### WHAT NEEDS TO BE DONE:
Among the records that follow, find the line with "(417, 330) = (501, 491): laptop" and the line with "(488, 349) = (620, 616): pink". Set down those lines and all lines between them exactly, without adding anything.

### INFORMATION PROVIDED:
####################

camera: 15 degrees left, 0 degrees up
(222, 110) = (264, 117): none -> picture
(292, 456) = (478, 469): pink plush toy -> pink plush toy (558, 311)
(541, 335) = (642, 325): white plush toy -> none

####################

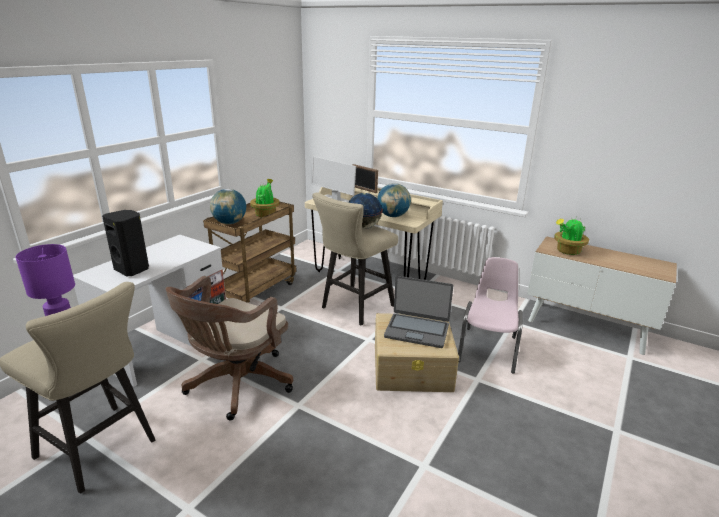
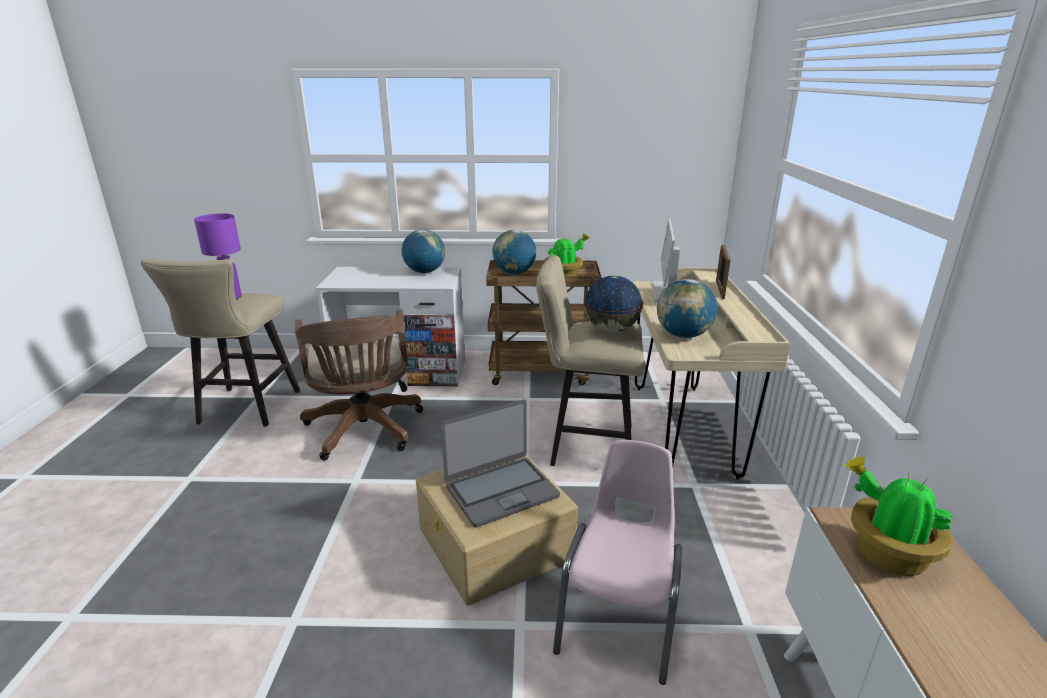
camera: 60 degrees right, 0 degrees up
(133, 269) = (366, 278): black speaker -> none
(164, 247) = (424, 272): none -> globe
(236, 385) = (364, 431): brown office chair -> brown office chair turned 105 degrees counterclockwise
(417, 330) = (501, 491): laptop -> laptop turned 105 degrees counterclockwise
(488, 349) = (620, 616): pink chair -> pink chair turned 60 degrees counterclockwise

####################

### TASK RESPONSE:
(417, 330) = (501, 491): laptop -> laptop turned 105 degrees counterclockwise
(488, 349) = (620, 616): pink chair -> pink chair turned 60 degrees counterclockwise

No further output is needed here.